8. Para ter uma idéia, o preço oficial das
exportações das chapas de ferro-silício e ferro-manganês, têm estado em US$
1,77 e US$ 2,25, respectivamente. Dez vezes inferiores aos do ferro-nióbio.
9. Embora o óxido de nióbio tenha muito valor no
exterior, mormente transformado, após o processo de redução, ele é de pouca
significação nas exportações oficiais brasileiras. O valor oficial de
suas vendas ao exterior quase dobrou de 2009 para 2010, mas não é expressivo:
foi para US$ 44 milhões, com preço médio de US$ 30,00, para quase 1.500
toneladas.
10. Esse preço de um produto processado em pouco
supera o do minério bruto, que vem associado ao tântalo e ao vanádio. As
exportações oficiais desse minério chegaram, em 2012, a quase US$ 50
milhões, com valor unitário de US$ 24,00.

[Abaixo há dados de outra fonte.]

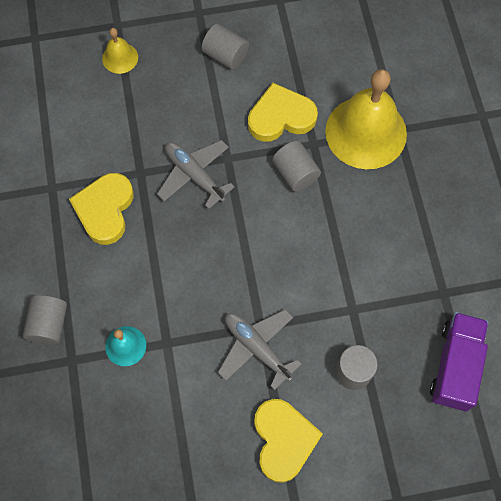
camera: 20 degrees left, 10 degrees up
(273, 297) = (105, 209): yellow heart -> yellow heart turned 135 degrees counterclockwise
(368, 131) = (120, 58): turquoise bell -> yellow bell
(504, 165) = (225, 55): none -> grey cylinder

11. Note-se que as mineradoras instaladas no
Brasil, a CBMM e a Anglo-American, têm, com as chapas de ferro-nióbio, receita
36 vezes maior que a obtida com o minério bruto e 41 vezes maior que a obtida
com o óxido de nióbio, mesmo contando-se só suas provavelmente
subfaturadas exportações.
12. Devem isso à iniciativa do professor Bautista
Vidal, titular, nos anos 70, da Secretaria de Tecnologia Industrial. Ele
mobilizou técnicos para criar o processo de incorporar o óxido às ligas
metálicas, através do Departamento de Engenharia de Materiais - da Escola de
Engenharia de Lorena- USP.
13. As exportações oficiais das chapas de
ferro-nióbio certamente não chegam a US$ 6 bilhões, desde que começaram, nos
anos 80, até hoje. Pois, em 1996, o volume ainda era diminuto, e os
preços, muito baixos. De então até 2013, conforme a Tabela do MDIC, foram US$
4,8 bilhões.
14. Causa, pois surpresa esta notícia da
Agência Bloomberg, dos EUA, publicada em 03/03/2013, no Valor Econômico:
“Família mais rica do Brasil fez US$ 13 bilhões com o sonho do nióbio”.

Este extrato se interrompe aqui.